I am not sure yet how to handle grad_inv_denominator and grad_grid with respect to grad_output. Any idea or explantion of what I'm missing would be invaluable. So propably I will not have a lot of time for the project in the next 10 days due to PhD obligation, but I will try to keep in touch with any updates in the KAN ecosystem.

How is your experience playing with KANs in julia @vpuri3 ?

[vpuri3]

Let torch handle gradients WRT grid and denominator. There's no speedup to be gained over there from what I understand. I would recommend only writing custom gradient for rswaf_core from my earlier comment.

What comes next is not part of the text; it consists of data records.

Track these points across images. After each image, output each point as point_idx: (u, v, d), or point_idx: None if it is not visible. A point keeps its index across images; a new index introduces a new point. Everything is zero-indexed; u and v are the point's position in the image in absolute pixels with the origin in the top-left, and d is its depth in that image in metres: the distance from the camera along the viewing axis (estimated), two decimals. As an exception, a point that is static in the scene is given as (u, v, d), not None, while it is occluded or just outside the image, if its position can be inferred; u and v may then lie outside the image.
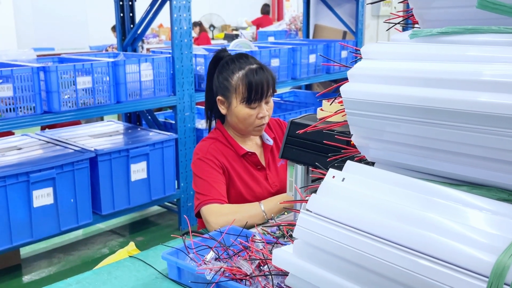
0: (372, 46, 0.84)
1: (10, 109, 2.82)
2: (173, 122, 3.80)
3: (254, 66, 1.86)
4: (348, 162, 0.82)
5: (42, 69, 2.94)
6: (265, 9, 11.01)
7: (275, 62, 4.21)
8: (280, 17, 12.37)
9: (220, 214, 1.73)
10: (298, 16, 7.53)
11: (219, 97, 1.89)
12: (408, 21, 1.04)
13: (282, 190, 1.94)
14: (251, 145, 1.98)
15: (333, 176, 0.81)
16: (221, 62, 1.91)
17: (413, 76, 0.76)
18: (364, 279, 0.71)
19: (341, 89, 0.82)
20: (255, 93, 1.81)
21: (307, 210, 0.80)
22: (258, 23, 10.50)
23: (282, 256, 0.82)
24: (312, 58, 4.56)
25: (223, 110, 1.90)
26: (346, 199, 0.77)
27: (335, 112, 0.95)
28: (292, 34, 7.51)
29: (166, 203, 4.01)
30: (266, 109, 1.87)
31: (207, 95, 1.98)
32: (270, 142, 2.00)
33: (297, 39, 6.68)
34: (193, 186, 1.88)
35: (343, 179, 0.79)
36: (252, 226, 1.65)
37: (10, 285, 3.03)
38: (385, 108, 0.77)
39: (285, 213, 1.80)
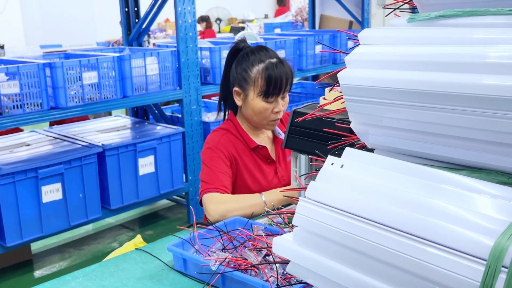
0: (369, 31, 0.83)
1: (17, 105, 2.84)
2: (180, 115, 3.81)
3: (274, 60, 1.84)
4: (347, 148, 0.82)
5: (48, 65, 2.95)
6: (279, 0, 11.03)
7: (280, 54, 4.18)
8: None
9: (219, 202, 1.73)
10: (304, 7, 7.50)
11: (235, 88, 1.88)
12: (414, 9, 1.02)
13: (290, 183, 1.92)
14: (263, 138, 1.98)
15: (332, 163, 0.80)
16: (240, 52, 1.89)
17: (413, 60, 0.75)
18: (363, 264, 0.71)
19: (339, 75, 0.81)
20: (273, 87, 1.80)
21: (306, 197, 0.79)
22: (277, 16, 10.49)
23: (282, 244, 0.82)
24: (318, 49, 4.54)
25: (238, 101, 1.89)
26: (345, 185, 0.76)
27: (334, 99, 0.94)
28: (299, 25, 7.48)
29: (175, 197, 4.03)
30: (281, 104, 1.86)
31: (222, 85, 1.97)
32: (282, 135, 1.98)
33: (303, 30, 6.65)
34: (200, 175, 1.88)
35: (342, 166, 0.79)
36: (252, 216, 1.67)
37: (21, 280, 3.07)
38: (383, 93, 0.77)
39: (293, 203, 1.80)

So I would break it down as follows:

class RSWAF(nn.Module): # let torch handle gradients WRT grid, denominator
    def __init__(self, grid, denominator...): # 
        ...
        self.grid = grid               # trainable
        self.demoninator = denominator # trainable
    def forward(x):
         y = (x - self.grid) / self.denominator # dont pass grid, denominator to RSWAF_core
         return RSWAF_core(y)

class RSWAF_core(autograd.Function): # write custom gradient for this guy
    def forward(x, ...):
        ...
        return 1 - tanh(x)**2
    ...

I hope this helps.

My experience with Julia has been pretty smooth. It took me ~1 hr to come up with my implementation and it is only 2x slower than MLP.